BEGIN Document segment

# 211K broadband setup?



## rovenorth (Jan 9, 2013)

Hi all ...

I've got a wireless router. It allows me to use my laptop computer around the house, to print wirelessly, and to stream Netflix and Pandora via an LG blu-ray player. Whoopdeedoo.

The Dish website tells me (http://www.mydish.com/support/getconnected) I'll "add a long list of free content" to my subscription if I connect my receiver to broadband. It also tells me (http://www.mydish.com/support/setup-broadband) how to make that connection.

I have never done anything to connect the broadband to the 211K, nor have I ever gone to the Dish website to sign up for that long list of free content (I don't see where on the Dish website one does that ... I see lots of places for "fee" content but no free content).

Though I've not done anything to make the connection, when I choose menu-system setup-installation-broadband setup-network setup on my remote, the screen shows my IP address and says "connected online."

Huh?

Likewise, when I access my wireless devices via my blu-ray player, it recognizes there are two connected VIP receivers in the house.

So, obviously, I don't know my head from a hole in the ground on this topic. Any pointers on how to proceed with assuring the broadband connection and getting access to all that free content?

As always, many many thanks ...

***

SEQUEL ALERT!

END Document segment
BEGIN Supplied material

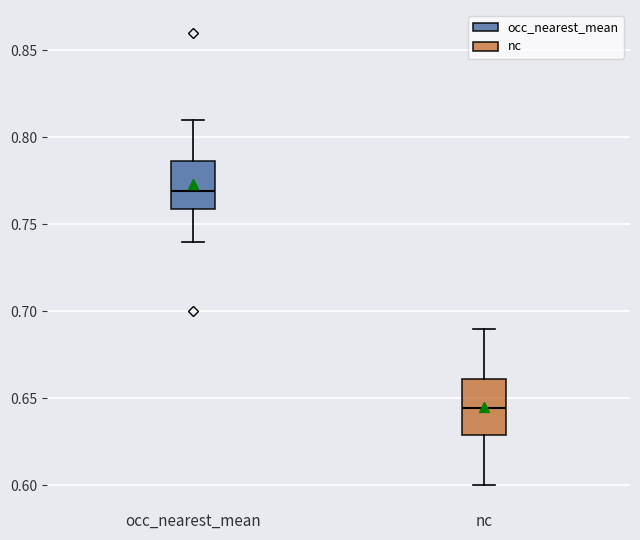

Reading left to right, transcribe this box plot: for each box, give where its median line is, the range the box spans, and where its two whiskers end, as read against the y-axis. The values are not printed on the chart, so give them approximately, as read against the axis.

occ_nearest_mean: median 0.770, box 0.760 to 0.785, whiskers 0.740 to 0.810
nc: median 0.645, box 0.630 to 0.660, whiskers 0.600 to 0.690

END Supplied material
BEGIN Supplied material

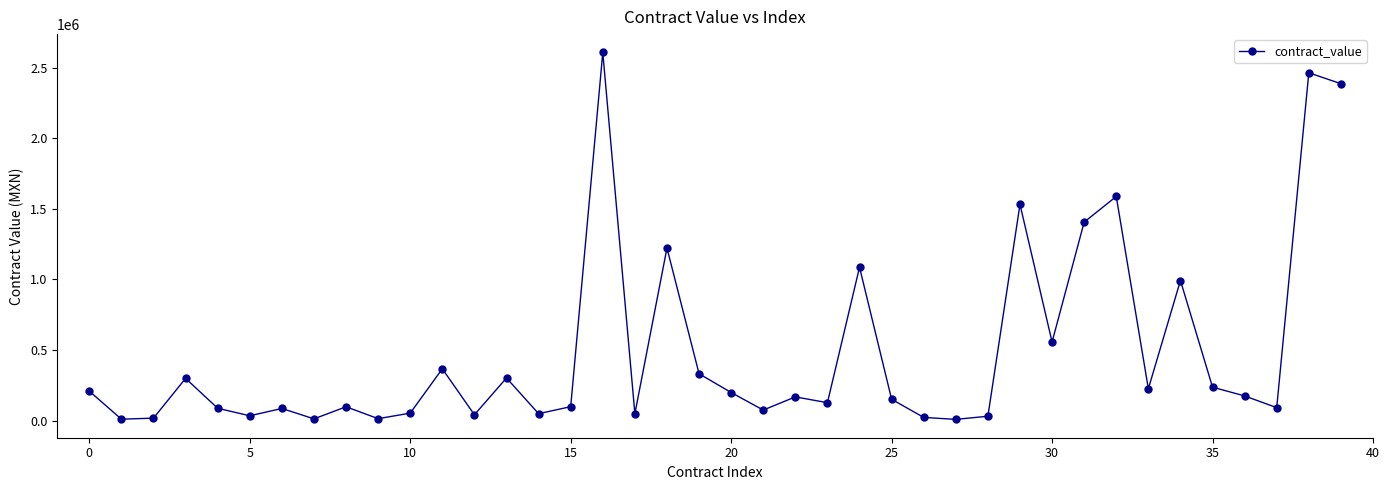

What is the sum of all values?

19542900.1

END Supplied material
BEGIN Supplied material

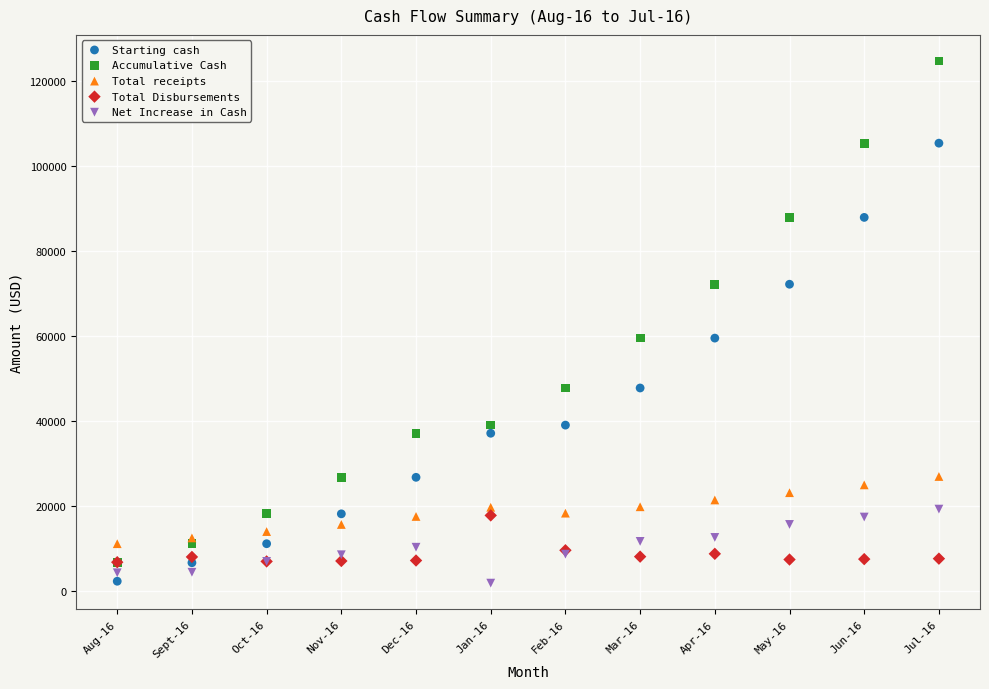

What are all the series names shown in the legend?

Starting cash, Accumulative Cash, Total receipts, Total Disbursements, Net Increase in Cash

END Supplied material

Work to complete:
**A.** In the forum post about the 211K broadband setup, do these statements agree with the text? Answer yes or no for each and quote the words that decide it. (i) The poster has already signed up for the free content on the Dish website. (ii) The receiver's network setup screen reports that it is "connected online." (iii) The blu-ray player recognizes three connected VIP receivers in the house.
**B.** In the forum post about the 211K broadband setup, what menu choices does the poster make on the remote? List them in order.

Results of the tasks:
**A.**
(i) No: "nor have I ever gone to the Dish website to sign up for that long list of free content"
(ii) Yes: "the screen shows my IP address and says "connected online.""
(iii) No: "it recognizes there are two connected VIP receivers in the house."

**B.**
1. menu
2. system setup
3. installation
4. broadband setup
5. network setup